Throughout my career, my work and research have revolved around political communication, allowing me to grasp how crises and effective communication intersect within the complex landscape of politics. The decision to embark on this path was quite natural, given my passion for research and the desire to explore subjects that genuinely pique my interest. Pursuing a PhD allowed me to delve deeper into these areas, and crisis communication became a clear choice. It's not an easy journey, but the challenge is part of what makes it so rewarding.

What projects or assignments are you currently involved in?

At the moment, I'm engaged in several exciting projects: METASTRA, PASQuanS2, and EuRyQa. These projects span a diverse range of fields, from quantum research to medical initiatives, providing me with an array of experiences. It's truly fascinating to work on projects with such contrasting scopes, as it “keeps me on my toes” and constantly learning.

In addition to these projects, I'm also part of the team working on the European IP Helpdesk. This assignment allows me to explore the intricate world of intellectual property, adding another layer of complexity and variety to my work.

What do you like the most about your job? What tasks do you enjoy the most?

What I cherish most about my job is the unique blend of research, curiosity, and creativity it affords. I find immense satisfaction in the creative aspects of my work, where I can let my imagination run wild and craft innovative solutions. It's incredibly fulfilling to merge this creativity with extensive research on a diverse range of topics.

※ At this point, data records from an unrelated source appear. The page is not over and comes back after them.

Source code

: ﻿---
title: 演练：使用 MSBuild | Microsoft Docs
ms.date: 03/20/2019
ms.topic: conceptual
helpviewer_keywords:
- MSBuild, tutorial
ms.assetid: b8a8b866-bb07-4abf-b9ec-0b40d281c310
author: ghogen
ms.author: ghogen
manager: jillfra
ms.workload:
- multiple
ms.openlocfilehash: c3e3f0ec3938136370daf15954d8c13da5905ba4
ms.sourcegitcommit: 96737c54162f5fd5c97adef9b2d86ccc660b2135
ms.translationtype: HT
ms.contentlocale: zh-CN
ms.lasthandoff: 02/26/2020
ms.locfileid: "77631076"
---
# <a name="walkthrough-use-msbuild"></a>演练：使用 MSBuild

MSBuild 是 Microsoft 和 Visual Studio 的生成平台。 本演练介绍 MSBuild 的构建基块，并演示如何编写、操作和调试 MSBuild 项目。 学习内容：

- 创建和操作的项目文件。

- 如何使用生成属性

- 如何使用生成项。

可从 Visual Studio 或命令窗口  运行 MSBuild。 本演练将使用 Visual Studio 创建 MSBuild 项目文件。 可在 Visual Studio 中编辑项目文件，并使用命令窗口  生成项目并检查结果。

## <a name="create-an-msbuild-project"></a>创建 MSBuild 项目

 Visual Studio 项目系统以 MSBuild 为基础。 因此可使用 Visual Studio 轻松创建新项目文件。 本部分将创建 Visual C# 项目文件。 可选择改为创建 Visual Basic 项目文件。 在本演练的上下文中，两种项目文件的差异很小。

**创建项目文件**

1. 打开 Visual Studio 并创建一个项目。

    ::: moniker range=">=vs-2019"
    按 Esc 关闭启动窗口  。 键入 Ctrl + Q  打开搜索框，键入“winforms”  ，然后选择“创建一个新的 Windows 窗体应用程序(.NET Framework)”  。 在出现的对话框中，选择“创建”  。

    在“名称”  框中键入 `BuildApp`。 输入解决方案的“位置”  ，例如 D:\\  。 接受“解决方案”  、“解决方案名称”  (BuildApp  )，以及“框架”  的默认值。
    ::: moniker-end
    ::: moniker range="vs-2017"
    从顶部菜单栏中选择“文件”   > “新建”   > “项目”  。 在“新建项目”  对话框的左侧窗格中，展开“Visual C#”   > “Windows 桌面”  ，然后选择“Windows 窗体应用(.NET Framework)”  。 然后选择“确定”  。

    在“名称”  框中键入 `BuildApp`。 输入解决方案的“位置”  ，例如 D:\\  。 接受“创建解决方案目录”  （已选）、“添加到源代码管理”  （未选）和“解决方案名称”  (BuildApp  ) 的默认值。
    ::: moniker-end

Moreover, I love the ever-changing nature of this field. It's a profession where adaptability is key. The constant evolution and challenges urge me to stay updated and continually grow. It's this dynamic and demanding nature that makes my job so interesting. The need to keep pace with the shifting landscape ensures that every day brings something new, keeping my enthusiasm alive and my work engaging.

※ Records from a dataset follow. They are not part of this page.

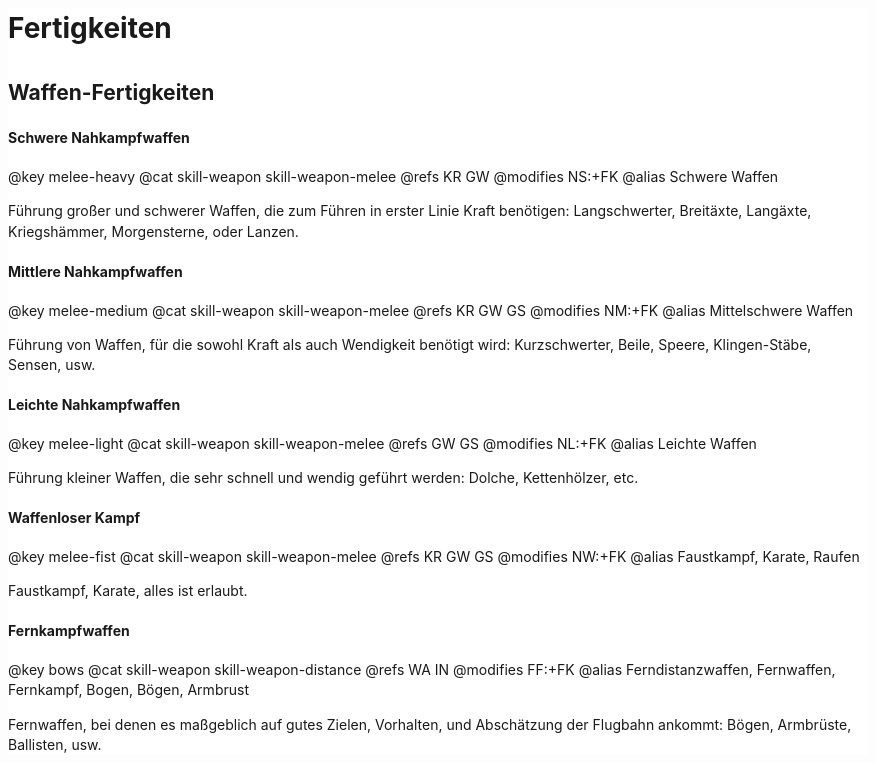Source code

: 
# Fertigkeiten



## Waffen-Fertigkeiten

#### Schwere Nahkampfwaffen
@key melee-heavy
@cat skill-weapon skill-weapon-melee
@refs KR GW
@modifies NS:+FK
@alias Schwere Waffen

Führung großer und schwerer Waffen, die zum Führen in erster Linie Kraft benötigen: Langschwerter, Breitäxte, Langäxte, Kriegshämmer, Morgensterne, oder Lanzen.

#### Mittlere Nahkampfwaffen
@key melee-medium
@cat skill-weapon skill-weapon-melee
@refs KR GW GS
@modifies NM:+FK
@alias Mittelschwere Waffen

Führung von Waffen, für die sowohl Kraft als auch Wendigkeit benötigt wird: Kurzschwerter, Beile, Speere, Klingen-Stäbe, Sensen, usw.

#### Leichte Nahkampfwaffen
@key melee-light
@cat skill-weapon skill-weapon-melee
@refs GW GS
@modifies NL:+FK
@alias Leichte Waffen

Führung kleiner Waffen, die sehr schnell und wendig geführt werden: Dolche, Kettenhölzer, etc.

#### Waffenloser Kampf
@key melee-fist
@cat skill-weapon skill-weapon-melee
@refs KR GW GS
@modifies NW:+FK
@alias Faustkampf, Karate, Raufen

Faustkampf, Karate, alles ist erlaubt.

#### Fernkampfwaffen
@key bows
@cat skill-weapon skill-weapon-distance
@refs WA IN
@modifies FF:+FK
@alias Ferndistanzwaffen, Fernwaffen, Fernkampf, Bogen, Bögen, Armbrust

Fernwaffen, bei denen es maßgeblich auf gutes Zielen, Vorhalten, und Abschätzung der Flugbahn ankommt: Bögen, Armbrüste, Ballisten, usw.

What are some of the trends you see in the communication of science to a broad audience?

In my research, two prominent trends stand out in the communication of science to a broad audience. First and foremost is the heightened focus on fact-checking and the battle against misinformation. With the pervasive spread of inaccurate or misleading information, ensuring the accuracy and credibility of scientific content is paramount. Fact-checking has become a central element, as it not only establishes trust with the audience but also serves as a shield against the dissemination of false information. In an era of information overload, this practice acts as a critical tool in promoting responsible science communication.

A trend closely intertwined with fact-checking is the concept of community building. I believe that this is of utmost importance within the scientific community. Building and nurturing communities of science enthusiasts fosters engagement, encourages discussions, and shares knowledge in a collaborative and interactive manner. This approach not only connects scientists with the public but also allows for a more dynamic and participatory exchange of ideas.

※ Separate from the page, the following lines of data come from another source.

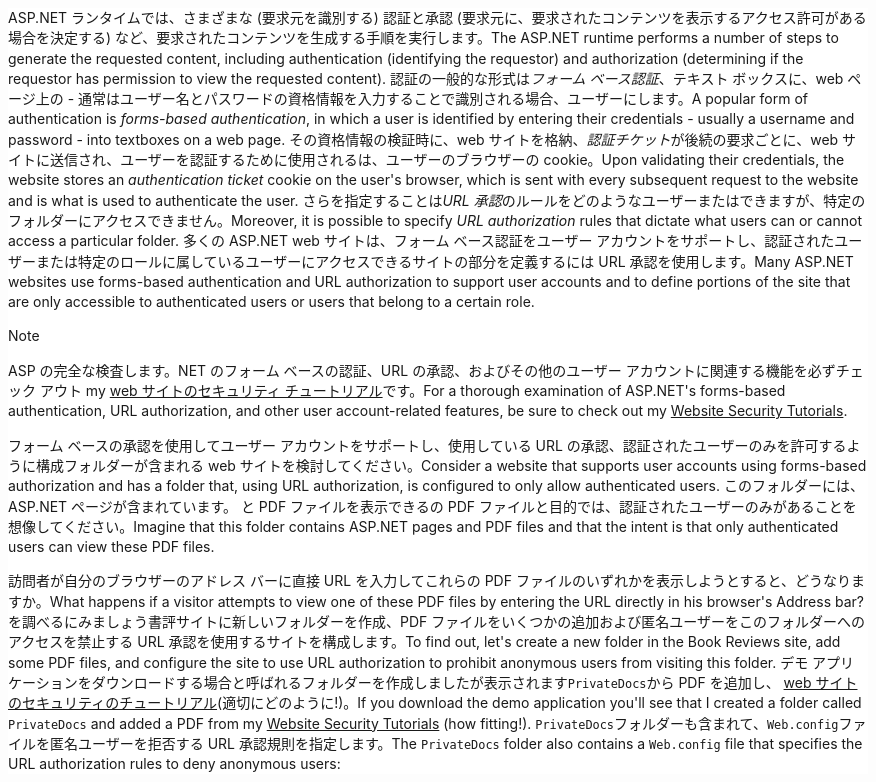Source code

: <span data-ttu-id="bebf7-164">ASP.NET ランタイムでは、さまざまな (要求元を識別する) 認証と承認 (要求元に、要求されたコンテンツを表示するアクセス許可がある場合を決定する) など、要求されたコンテンツを生成する手順を実行します。</span><span class="sxs-lookup"><span data-stu-id="bebf7-164">The ASP.NET runtime performs a number of steps to generate the requested content, including authentication (identifying the requestor) and authorization (determining if the requestor has permission to view the requested content).</span></span> <span data-ttu-id="bebf7-165">認証の一般的な形式は*フォーム ベース認証*、テキスト ボックスに、web ページ上の - 通常はユーザー名とパスワードの資格情報を入力することで識別される場合、ユーザーにします。</span><span class="sxs-lookup"><span data-stu-id="bebf7-165">A popular form of authentication is *forms-based authentication*, in which a user is identified by entering their credentials - usually a username and password - into textboxes on a web page.</span></span> <span data-ttu-id="bebf7-166">その資格情報の検証時に、web サイトを格納、*認証チケット*が後続の要求ごとに、web サイトに送信され、ユーザーを認証するために使用されるは、ユーザーのブラウザーの cookie。</span><span class="sxs-lookup"><span data-stu-id="bebf7-166">Upon validating their credentials, the website stores an *authentication ticket* cookie on the user's browser, which is sent with every subsequent request to the website and is what is used to authenticate the user.</span></span> <span data-ttu-id="bebf7-167">さらを指定することは*URL 承認*のルールをどのようなユーザーまたはできますが、特定のフォルダーにアクセスできません。</span><span class="sxs-lookup"><span data-stu-id="bebf7-167">Moreover, it is possible to specify *URL authorization* rules that dictate what users can or cannot access a particular folder.</span></span> <span data-ttu-id="bebf7-168">多くの ASP.NET web サイトは、フォーム ベース認証をユーザー アカウントをサポートし、認証されたユーザーまたは特定のロールに属しているユーザーにアクセスできるサイトの部分を定義するには URL 承認を使用します。</span><span class="sxs-lookup"><span data-stu-id="bebf7-168">Many ASP.NET websites use forms-based authentication and URL authorization to support user accounts and to define portions of the site that are only accessible to authenticated users or users that belong to a certain role.</span></span>

> [!NOTE]
> <span data-ttu-id="bebf7-169">ASP の完全な検査します。NET のフォーム ベースの認証、URL の承認、およびその他のユーザー アカウントに関連する機能を必ずチェック アウト my [web サイトのセキュリティ チュートリアル](../../older-versions-security/introduction/security-basics-and-asp-net-support-cs.md)です。</span><span class="sxs-lookup"><span data-stu-id="bebf7-169">For a thorough examination of ASP.NET's forms-based authentication, URL authorization, and other user account-related features, be sure to check out my [Website Security Tutorials](../../older-versions-security/introduction/security-basics-and-asp-net-support-cs.md).</span></span>


<span data-ttu-id="bebf7-170">フォーム ベースの承認を使用してユーザー アカウントをサポートし、使用している URL の承認、認証されたユーザーのみを許可するように構成フォルダーが含まれる web サイトを検討してください。</span><span class="sxs-lookup"><span data-stu-id="bebf7-170">Consider a website that supports user accounts using forms-based authorization and has a folder that, using URL authorization, is configured to only allow authenticated users.</span></span> <span data-ttu-id="bebf7-171">このフォルダーには、ASP.NET ページが含まれています。 と PDF ファイルを表示できるの PDF ファイルと目的では、認証されたユーザーのみがあることを想像してください。</span><span class="sxs-lookup"><span data-stu-id="bebf7-171">Imagine that this folder contains ASP.NET pages and PDF files and that the intent is that only authenticated users can view these PDF files.</span></span>

<span data-ttu-id="bebf7-172">訪問者が自分のブラウザーのアドレス バーに直接 URL を入力してこれらの PDF ファイルのいずれかを表示しようとすると、どうなりますか。</span><span class="sxs-lookup"><span data-stu-id="bebf7-172">What happens if a visitor attempts to view one of these PDF files by entering the URL directly in his browser's Address bar?</span></span> <span data-ttu-id="bebf7-173">を調べるにみましょう書評サイトに新しいフォルダーを作成、PDF ファイルをいくつかの追加および匿名ユーザーをこのフォルダーへのアクセスを禁止する URL 承認を使用するサイトを構成します。</span><span class="sxs-lookup"><span data-stu-id="bebf7-173">To find out, let's create a new folder in the Book Reviews site, add some PDF files, and configure the site to use URL authorization to prohibit anonymous users from visiting this folder.</span></span> <span data-ttu-id="bebf7-174">デモ アプリケーションをダウンロードする場合と呼ばれるフォルダーを作成しましたが表示されます`PrivateDocs`から PDF を追加し、 [web サイトのセキュリティのチュートリアル](../../older-versions-security/introduction/security-basics-and-asp-net-support-cs.md)(適切にどのように!)。</span><span class="sxs-lookup"><span data-stu-id="bebf7-174">If you download the demo application you'll see that I created a folder called `PrivateDocs` and added a PDF from my [Website Security Tutorials](../../older-versions-security/introduction/security-basics-and-asp-net-support-cs.md) (how fitting!).</span></span> <span data-ttu-id="bebf7-175">`PrivateDocs`フォルダーも含まれて、`Web.config`ファイルを匿名ユーザーを拒否する URL 承認規則を指定します。</span><span class="sxs-lookup"><span data-stu-id="bebf7-175">The `PrivateDocs` folder also contains a `Web.config` file that specifies the URL authorization rules to deny anonymous users:</span></span>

What is your favourite thing about working at RISE?

My absolute favourite aspect of working at RISE has to be the close-knit community we've fostered. As a small company, we have the privilege of spending a significant amount of time together, which enables us to truly get to know each other. In this environment, you're not just another face in the crowd; you're genuinely heard and seen. This level of personal attention and recognition is something that can be quite rare to come by in larger organizations.

In addition to the people and the tight-knit community, I also appreciate the opportunities for growth and learning that RISE provides. The small company dynamic allows for more hands-on involvement and the chance to take on diverse responsibilities, which has been instrumental in my professional development.